The basic idea of our script has been that the Federal Reserve would keep interest rates lower than anyone could imagine for longer than anyone could imagine. And that would cause asset prices – like real estate and stocks – to soar higher than anyone could imagine.
That’s exactly what has happened. Rates have been near zero since 2008… six long years. But we’re now much closer to the end of near-zero rates than the beginning.
The Federal Reserve has achieved its goals… low unemployment and mild inflation. And higher interest rates are likely starting next year.
So what will happen when the Fed finally raises interest rates?

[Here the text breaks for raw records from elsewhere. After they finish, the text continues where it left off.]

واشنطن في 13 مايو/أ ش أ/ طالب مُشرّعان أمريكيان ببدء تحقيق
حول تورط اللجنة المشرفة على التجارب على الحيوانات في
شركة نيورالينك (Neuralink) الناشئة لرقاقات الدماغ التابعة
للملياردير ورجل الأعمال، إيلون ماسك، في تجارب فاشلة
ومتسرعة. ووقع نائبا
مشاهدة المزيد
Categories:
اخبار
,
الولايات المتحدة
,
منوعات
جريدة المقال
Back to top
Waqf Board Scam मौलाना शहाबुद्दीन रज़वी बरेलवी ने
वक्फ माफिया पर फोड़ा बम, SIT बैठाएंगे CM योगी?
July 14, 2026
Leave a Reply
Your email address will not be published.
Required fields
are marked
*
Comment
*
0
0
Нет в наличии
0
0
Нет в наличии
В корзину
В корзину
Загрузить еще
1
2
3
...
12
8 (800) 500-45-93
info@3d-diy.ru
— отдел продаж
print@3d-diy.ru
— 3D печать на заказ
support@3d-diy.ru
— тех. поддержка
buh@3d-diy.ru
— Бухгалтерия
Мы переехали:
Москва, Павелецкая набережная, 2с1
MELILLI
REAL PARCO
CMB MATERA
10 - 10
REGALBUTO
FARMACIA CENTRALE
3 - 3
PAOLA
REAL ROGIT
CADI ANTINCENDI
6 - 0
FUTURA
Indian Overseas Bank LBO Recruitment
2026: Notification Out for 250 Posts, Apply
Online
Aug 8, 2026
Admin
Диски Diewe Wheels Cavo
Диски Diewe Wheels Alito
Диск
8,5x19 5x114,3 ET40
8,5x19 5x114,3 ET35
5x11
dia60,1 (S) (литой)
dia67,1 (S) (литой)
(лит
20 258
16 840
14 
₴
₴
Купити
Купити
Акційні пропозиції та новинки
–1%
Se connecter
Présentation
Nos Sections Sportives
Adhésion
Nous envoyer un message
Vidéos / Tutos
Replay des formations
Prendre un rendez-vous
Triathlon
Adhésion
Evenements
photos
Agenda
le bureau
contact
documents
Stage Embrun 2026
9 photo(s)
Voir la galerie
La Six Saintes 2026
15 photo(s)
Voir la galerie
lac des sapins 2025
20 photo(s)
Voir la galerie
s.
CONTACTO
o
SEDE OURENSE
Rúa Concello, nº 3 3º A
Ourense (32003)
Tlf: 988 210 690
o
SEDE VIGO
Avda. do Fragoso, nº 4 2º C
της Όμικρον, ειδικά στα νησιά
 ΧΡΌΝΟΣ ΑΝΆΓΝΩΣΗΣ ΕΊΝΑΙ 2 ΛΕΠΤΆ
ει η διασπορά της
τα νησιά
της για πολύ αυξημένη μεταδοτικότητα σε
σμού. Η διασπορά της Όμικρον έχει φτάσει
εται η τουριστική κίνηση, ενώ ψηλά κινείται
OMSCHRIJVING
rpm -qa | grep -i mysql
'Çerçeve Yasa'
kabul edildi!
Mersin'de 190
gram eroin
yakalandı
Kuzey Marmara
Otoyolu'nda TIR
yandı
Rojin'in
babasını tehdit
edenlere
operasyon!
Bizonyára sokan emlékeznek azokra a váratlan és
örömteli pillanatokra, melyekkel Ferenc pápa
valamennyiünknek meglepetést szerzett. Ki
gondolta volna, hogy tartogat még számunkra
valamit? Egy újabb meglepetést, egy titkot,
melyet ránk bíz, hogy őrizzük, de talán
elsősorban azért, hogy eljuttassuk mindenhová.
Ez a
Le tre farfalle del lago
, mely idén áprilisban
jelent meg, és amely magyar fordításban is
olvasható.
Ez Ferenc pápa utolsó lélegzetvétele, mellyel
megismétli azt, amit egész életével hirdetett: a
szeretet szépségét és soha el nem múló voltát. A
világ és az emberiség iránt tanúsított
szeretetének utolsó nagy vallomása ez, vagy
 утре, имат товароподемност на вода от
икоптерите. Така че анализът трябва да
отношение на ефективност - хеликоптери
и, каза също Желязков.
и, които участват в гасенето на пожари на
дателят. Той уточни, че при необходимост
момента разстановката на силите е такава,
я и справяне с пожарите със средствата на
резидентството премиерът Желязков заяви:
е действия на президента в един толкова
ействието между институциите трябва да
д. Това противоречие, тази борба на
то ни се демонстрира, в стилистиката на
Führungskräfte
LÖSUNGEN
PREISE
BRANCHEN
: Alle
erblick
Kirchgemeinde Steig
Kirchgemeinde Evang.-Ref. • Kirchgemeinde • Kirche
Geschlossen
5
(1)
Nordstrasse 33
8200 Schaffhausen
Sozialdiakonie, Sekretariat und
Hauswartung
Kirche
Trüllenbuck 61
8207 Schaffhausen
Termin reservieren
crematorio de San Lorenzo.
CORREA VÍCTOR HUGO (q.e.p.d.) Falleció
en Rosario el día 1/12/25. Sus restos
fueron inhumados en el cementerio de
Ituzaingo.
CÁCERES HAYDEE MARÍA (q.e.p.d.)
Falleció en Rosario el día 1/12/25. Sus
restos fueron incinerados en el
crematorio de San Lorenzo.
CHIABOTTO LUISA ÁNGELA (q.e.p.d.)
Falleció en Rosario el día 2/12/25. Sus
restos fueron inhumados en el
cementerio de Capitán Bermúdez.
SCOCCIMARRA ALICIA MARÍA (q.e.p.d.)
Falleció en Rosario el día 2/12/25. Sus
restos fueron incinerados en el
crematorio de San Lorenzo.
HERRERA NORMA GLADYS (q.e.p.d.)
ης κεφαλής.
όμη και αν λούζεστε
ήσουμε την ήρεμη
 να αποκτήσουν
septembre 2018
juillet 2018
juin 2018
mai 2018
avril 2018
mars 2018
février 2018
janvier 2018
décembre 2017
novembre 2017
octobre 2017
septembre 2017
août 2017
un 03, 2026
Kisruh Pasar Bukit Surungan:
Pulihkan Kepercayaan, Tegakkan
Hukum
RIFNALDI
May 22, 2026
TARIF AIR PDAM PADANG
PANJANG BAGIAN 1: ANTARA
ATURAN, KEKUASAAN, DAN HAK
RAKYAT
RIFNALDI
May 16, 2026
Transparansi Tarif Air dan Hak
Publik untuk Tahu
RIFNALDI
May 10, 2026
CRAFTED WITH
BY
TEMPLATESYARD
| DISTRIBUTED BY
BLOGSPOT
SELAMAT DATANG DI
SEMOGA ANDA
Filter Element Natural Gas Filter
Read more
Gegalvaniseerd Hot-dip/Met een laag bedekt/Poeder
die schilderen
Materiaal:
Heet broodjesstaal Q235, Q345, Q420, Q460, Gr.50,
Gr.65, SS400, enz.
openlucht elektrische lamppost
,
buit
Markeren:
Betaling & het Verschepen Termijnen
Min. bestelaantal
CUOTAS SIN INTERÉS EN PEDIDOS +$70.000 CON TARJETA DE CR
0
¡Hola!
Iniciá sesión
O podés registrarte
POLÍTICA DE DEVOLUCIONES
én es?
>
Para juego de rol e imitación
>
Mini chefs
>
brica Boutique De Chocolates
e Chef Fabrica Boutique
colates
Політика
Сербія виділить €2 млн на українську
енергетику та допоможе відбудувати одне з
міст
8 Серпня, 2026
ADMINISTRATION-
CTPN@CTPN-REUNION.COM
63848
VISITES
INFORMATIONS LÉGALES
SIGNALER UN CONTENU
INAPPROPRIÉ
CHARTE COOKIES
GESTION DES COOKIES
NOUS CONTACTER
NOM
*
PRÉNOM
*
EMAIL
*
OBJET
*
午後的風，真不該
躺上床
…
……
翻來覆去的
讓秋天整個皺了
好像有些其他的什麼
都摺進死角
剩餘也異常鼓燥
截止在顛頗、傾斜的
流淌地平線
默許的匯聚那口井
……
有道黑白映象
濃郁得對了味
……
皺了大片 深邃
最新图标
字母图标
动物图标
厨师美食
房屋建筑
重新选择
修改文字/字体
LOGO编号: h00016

Most investors think the rate hike will kill the stock market boom.
Their basic thought is: “Stocks are going up because of the Fed’s low interest rates and money printing. Once those end, the fun is over.”
Logic says that higher interest rates should hurt stocks. After all, higher rates raise borrowing costs for companies, and they allow you to earn more money on your cash in the bank (which creates competition for stocks).